Dispuestos todos los elementos, mis primas, adolescentes, Bertha y Emma, ambas de apellidos Burciaga Avendaño, la mamá de ellas Lupita y Elvirita, éstas dos últimas, hermanas de mi Madre, y el que escribe, de pilón, poníamos manos a la obra, bajo la dirección de las progenitoras y poco a poco iba cobrando vida aquel paisaje bucólico, ¡claro! mexicano, con sus pastorcillos al cuidado de sus rebaños, las casitas de campo alegradas con vacas, marranitos, gallinas, cóconos, y polluelos. Nada que ver con el paisaje árido de la Palestina donde se sitúa Belén de Judea.
Una vez forrada de papel canela coloreado toda la estructura del escenario, y dispuesto debidamente el portal con su pesebre, flanqueado -éste- por la Virgen María y San José, acompañados de la mula y el buey, todos ellos asentados sobre una cama de paja; colocada la Estrella en las alturas y debajo de ella, sobre el techo del portal, el Ángel, el gallo y el guajolote, elementos, éstos cuatro, con encomienda de anunciación; ubicados, los Reyes Magos a prudente distancia; el Diablo y el Ermitaño confinados en sus respectivas cuevas, y distribuidos adecuadamente, pastorcitos, ganado y vegetación, se procedía a entretejer la serie de foquitos de colores -con forma de flama- por todos los rincones del pueblecito campirano, que al contacto con la energía eléctrica producía el milagro de la luminosidad, del colorido y de la alegría, en espera del adviento del Redentor.
De la posada de la noche del día 16, ni se hable. Todo el vecindario en procesión: Niños, jóvenes y adultos, con los Santos Peregrinos a cuestas, recorríamos casa por casa pidiendo amparo: "…Entren Santos Peregrinos, peregrinos…", y al final nos congregábamos en una de ellas donde se rezaba el Rosario, se quebraba la piñata, se recibían los aguinaldos o bolos (de aquellos tiempos: Hinchados de cacahuates, tejocotes, piñones, variados y exquisitos dulces, sin envoltura: Colaciones, barrilitos, cacahuates, chicles balón y mentadas; galletas de animalitos y su respectiva naranja, en suma frutos de la estación, propios para blindarnos contra las epidemias invernales), nada que ver con los que regalan nuestros políticos "poquiteros", una escuálida bolsa de palomitas de maíz con tres o cuatro dulces corrientes y una naranja pasada de madura.
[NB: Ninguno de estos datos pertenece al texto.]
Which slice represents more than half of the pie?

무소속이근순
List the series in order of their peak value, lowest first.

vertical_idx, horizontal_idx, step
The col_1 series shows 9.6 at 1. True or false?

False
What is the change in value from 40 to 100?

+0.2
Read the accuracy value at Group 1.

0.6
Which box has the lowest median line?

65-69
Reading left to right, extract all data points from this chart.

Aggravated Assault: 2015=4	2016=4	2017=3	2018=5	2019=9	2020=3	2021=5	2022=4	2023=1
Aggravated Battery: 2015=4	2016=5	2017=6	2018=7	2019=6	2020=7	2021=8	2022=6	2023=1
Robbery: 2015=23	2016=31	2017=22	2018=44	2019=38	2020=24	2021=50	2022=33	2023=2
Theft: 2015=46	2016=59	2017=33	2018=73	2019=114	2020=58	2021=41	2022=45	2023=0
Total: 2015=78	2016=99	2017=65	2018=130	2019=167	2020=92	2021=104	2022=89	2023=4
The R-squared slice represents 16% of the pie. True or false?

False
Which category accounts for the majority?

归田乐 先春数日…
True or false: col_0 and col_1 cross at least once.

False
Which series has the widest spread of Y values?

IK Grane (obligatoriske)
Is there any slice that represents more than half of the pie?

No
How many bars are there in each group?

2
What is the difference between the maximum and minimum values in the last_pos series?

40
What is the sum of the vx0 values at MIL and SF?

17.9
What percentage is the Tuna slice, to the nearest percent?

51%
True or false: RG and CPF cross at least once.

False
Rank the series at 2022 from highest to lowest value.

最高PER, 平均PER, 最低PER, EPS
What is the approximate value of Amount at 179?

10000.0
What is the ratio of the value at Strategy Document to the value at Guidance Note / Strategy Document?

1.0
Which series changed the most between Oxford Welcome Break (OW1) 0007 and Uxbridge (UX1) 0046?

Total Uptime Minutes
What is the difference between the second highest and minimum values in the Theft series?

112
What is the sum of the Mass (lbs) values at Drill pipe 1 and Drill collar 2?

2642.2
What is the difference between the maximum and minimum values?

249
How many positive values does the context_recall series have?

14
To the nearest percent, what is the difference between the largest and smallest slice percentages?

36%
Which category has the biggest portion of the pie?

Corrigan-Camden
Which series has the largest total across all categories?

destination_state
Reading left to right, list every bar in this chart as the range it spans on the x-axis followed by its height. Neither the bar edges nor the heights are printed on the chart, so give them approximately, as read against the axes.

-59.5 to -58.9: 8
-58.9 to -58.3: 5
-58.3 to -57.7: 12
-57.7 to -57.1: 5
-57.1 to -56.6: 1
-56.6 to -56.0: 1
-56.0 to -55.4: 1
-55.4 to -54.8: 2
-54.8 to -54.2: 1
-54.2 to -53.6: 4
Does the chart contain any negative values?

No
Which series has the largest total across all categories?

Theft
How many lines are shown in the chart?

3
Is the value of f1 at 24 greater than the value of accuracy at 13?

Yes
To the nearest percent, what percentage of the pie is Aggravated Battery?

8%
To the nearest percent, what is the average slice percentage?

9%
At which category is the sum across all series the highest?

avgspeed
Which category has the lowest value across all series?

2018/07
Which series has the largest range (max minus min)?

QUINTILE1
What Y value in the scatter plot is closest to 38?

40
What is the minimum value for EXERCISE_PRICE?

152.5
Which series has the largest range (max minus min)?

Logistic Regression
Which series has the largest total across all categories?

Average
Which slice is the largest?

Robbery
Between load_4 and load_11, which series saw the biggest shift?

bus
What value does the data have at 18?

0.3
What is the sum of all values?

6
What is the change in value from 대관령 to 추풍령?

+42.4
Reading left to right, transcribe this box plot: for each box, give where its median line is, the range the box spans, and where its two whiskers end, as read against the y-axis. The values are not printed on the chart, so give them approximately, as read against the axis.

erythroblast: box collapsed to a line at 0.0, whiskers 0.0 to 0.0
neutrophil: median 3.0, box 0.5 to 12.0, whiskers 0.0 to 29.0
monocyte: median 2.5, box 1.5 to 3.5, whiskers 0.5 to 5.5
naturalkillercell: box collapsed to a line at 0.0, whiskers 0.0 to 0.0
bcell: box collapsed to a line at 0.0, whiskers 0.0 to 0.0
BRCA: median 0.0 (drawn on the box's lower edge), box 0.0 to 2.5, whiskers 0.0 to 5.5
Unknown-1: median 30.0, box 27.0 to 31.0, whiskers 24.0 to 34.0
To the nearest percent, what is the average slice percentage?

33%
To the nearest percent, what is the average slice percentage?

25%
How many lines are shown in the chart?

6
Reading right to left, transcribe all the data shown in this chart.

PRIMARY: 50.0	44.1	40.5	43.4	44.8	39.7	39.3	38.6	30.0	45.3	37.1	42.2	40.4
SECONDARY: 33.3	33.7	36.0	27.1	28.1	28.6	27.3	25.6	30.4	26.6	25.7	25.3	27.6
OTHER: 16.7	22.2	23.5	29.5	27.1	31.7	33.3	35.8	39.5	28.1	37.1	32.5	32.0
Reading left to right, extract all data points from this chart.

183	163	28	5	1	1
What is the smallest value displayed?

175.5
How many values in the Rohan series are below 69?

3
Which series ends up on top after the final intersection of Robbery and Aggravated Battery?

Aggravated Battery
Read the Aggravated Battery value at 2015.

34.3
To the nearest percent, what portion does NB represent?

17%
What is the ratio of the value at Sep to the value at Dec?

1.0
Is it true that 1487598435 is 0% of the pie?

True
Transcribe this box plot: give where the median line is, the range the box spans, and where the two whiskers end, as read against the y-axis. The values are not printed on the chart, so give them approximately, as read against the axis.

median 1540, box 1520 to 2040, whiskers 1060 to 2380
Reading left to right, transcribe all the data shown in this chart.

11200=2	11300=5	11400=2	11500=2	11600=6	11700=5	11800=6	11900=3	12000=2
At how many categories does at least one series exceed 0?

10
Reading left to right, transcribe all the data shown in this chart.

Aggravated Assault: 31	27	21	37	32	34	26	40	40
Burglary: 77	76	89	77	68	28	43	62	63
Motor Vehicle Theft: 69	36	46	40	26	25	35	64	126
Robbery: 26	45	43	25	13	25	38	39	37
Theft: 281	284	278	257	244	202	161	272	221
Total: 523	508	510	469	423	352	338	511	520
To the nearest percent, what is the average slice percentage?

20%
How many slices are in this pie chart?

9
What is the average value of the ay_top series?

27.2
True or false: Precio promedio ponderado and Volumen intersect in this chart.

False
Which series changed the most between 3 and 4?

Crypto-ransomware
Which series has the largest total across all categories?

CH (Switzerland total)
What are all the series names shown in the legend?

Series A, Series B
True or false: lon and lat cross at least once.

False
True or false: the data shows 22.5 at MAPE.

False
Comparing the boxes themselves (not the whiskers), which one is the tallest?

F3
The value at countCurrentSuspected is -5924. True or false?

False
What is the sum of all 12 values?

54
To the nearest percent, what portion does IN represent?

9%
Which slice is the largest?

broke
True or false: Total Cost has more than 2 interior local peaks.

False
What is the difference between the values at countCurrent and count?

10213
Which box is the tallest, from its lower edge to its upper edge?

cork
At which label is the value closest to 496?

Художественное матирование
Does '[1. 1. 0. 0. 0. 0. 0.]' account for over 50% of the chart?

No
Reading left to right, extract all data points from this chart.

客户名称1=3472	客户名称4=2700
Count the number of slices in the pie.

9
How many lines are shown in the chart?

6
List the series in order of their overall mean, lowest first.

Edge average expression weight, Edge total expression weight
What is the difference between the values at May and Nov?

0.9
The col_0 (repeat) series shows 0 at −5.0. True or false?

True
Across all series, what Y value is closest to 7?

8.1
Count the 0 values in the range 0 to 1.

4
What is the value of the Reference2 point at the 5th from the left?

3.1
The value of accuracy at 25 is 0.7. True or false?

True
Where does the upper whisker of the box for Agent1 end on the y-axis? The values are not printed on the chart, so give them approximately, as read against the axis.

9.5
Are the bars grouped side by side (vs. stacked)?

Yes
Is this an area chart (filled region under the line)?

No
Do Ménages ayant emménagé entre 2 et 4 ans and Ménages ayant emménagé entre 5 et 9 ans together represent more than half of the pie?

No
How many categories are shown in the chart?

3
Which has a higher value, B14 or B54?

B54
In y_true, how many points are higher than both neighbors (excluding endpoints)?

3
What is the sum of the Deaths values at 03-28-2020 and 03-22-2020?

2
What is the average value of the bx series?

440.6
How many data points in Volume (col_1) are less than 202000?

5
Pero olvidemos nuestras miserias y preparémonos para construirnos en compañía de nuestras familias y amistades una muy Feliz Navidad, esos son los deseos "de su cronista y amigo", frase con la que rubricaba sus columnas en este Nuestro "Siglo", don Guillermo V. Zamudio, mi inolvidable y querido amigo, quien precisamente nació un 24 de diciembre de 1913 ¡pronto va a cumplirse otro, su Siglo! Nos encontramos el siguiente domingo, D. M. Agur.